Job - Determine how many lines in the entries below include "Word". The reply should be that number and nothing else.

Records from a data source -
== == ==

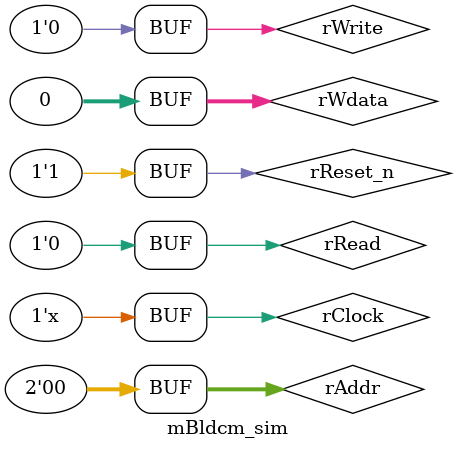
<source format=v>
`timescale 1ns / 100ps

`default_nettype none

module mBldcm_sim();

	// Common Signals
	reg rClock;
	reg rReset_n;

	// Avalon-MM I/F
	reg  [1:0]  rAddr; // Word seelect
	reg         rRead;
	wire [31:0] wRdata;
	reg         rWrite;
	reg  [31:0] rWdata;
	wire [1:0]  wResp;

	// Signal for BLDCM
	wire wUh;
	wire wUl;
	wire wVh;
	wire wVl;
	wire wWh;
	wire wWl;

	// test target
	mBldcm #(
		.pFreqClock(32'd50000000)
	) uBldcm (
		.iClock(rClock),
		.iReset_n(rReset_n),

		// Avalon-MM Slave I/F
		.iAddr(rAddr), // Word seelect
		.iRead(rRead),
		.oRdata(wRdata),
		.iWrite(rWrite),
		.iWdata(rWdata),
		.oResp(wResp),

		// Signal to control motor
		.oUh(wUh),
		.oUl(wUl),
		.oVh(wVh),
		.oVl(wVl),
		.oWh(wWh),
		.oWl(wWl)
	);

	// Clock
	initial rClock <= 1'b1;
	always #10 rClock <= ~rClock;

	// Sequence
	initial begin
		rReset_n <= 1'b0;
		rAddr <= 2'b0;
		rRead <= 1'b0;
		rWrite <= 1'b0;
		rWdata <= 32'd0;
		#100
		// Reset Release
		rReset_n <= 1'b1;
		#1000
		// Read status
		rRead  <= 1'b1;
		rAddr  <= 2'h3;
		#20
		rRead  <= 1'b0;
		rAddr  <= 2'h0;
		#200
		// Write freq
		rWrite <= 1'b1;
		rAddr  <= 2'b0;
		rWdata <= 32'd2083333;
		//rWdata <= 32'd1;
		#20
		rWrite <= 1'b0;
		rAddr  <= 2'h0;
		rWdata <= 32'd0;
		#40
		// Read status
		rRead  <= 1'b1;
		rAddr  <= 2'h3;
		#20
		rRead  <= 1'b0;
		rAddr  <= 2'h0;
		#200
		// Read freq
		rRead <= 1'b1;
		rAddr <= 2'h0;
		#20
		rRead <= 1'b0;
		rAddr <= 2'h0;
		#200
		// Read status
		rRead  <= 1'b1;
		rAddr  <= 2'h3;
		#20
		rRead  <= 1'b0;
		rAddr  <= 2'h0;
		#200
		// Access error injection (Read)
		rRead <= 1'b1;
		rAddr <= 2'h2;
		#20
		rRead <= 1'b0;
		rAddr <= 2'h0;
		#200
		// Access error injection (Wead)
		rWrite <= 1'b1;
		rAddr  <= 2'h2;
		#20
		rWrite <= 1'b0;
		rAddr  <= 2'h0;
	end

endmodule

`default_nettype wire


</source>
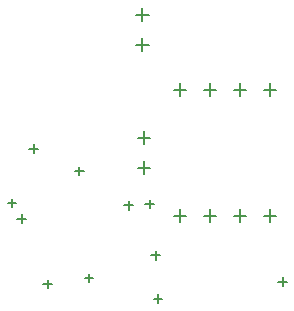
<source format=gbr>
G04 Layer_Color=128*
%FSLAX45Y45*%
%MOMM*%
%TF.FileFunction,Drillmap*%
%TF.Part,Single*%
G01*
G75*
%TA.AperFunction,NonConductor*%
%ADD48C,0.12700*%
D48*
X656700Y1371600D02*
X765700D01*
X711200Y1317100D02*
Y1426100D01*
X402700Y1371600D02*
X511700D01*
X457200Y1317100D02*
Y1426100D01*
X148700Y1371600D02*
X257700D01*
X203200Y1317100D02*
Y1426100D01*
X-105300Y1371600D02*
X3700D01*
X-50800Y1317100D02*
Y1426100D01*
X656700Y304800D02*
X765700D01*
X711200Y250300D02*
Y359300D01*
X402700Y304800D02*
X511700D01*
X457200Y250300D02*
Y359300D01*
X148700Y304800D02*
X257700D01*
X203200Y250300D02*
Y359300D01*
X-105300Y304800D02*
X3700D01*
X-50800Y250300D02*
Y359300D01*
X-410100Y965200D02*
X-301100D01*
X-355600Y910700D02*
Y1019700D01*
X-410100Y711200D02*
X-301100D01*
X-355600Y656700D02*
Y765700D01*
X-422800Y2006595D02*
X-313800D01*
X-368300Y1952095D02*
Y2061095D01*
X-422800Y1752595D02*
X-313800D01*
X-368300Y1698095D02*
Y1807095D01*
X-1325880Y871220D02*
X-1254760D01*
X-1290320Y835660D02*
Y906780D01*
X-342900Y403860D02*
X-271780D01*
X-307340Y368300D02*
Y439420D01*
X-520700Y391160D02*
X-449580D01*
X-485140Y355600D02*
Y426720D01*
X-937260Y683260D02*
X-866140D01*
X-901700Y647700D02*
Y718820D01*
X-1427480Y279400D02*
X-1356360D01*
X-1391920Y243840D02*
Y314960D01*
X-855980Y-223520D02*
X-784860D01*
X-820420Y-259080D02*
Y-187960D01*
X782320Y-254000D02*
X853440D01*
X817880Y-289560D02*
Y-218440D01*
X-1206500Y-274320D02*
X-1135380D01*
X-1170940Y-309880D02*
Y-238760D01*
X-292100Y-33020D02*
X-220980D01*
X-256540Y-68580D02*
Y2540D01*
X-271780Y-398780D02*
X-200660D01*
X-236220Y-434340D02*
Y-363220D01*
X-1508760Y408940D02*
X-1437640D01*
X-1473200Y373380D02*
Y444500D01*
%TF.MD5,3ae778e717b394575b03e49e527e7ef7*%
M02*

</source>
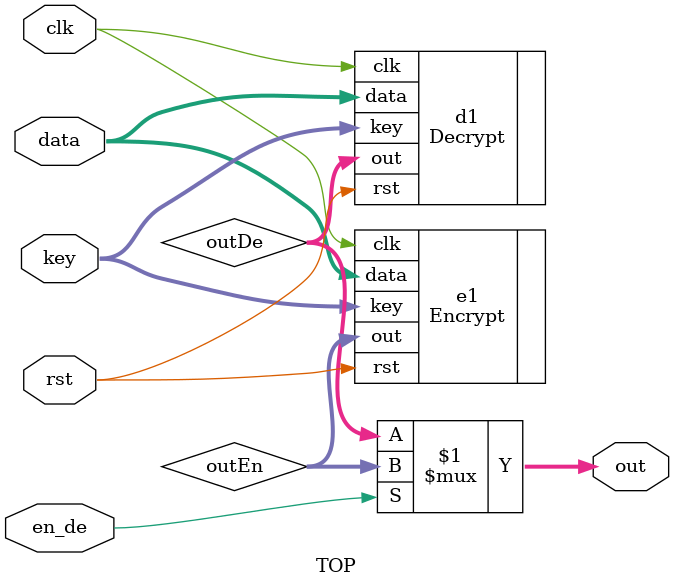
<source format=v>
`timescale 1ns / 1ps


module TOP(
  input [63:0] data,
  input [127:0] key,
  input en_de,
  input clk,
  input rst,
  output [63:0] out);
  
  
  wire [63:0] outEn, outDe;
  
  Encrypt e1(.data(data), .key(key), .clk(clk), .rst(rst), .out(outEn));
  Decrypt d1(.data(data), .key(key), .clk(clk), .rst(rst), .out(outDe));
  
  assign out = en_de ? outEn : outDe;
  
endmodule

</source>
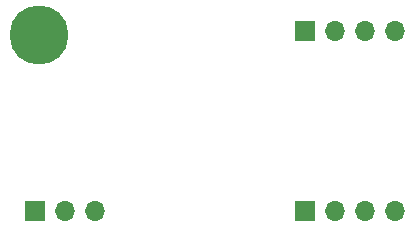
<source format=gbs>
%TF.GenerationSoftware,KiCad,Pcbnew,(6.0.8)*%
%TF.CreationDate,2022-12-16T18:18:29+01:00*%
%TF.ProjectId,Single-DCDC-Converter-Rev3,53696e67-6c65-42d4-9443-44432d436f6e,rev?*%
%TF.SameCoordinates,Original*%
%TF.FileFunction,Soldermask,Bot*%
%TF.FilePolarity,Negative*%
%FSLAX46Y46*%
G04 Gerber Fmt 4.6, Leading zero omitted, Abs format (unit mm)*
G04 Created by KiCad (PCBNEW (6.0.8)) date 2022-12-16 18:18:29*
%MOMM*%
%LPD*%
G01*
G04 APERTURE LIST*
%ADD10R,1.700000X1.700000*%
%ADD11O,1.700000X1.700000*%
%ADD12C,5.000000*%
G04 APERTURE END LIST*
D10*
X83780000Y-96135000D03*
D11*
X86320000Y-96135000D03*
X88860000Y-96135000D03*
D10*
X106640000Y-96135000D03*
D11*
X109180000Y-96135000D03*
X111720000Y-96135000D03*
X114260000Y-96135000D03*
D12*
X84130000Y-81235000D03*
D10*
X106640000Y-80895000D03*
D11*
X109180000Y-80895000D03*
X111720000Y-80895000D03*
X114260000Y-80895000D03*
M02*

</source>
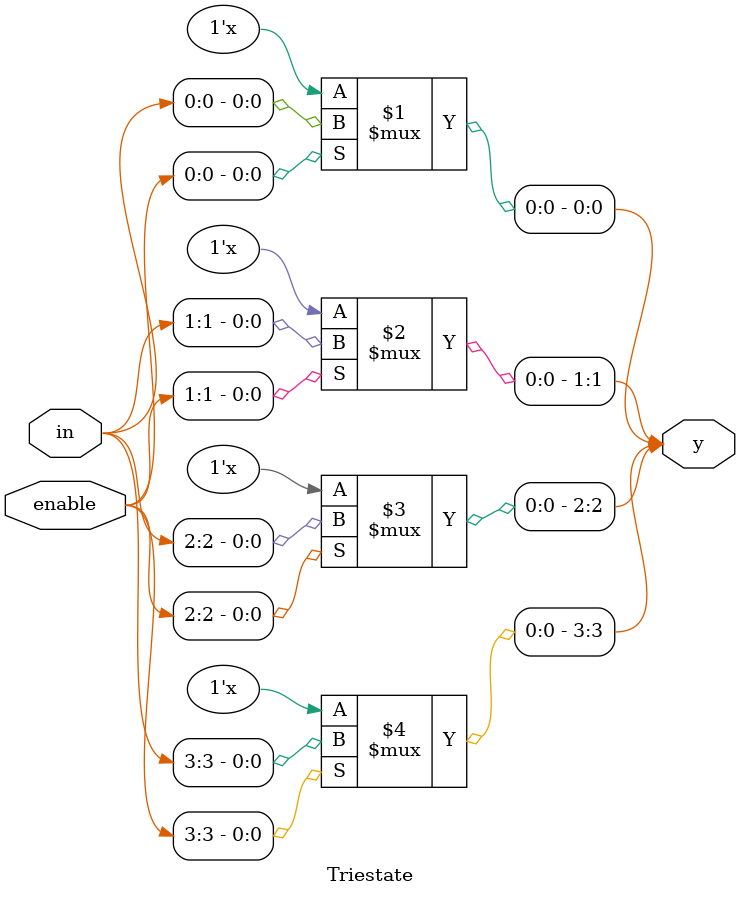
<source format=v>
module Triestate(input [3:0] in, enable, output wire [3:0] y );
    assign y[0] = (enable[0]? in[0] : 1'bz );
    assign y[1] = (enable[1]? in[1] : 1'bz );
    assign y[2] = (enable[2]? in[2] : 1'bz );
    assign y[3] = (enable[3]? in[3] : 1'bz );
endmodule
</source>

== == ==

Exercise response - 2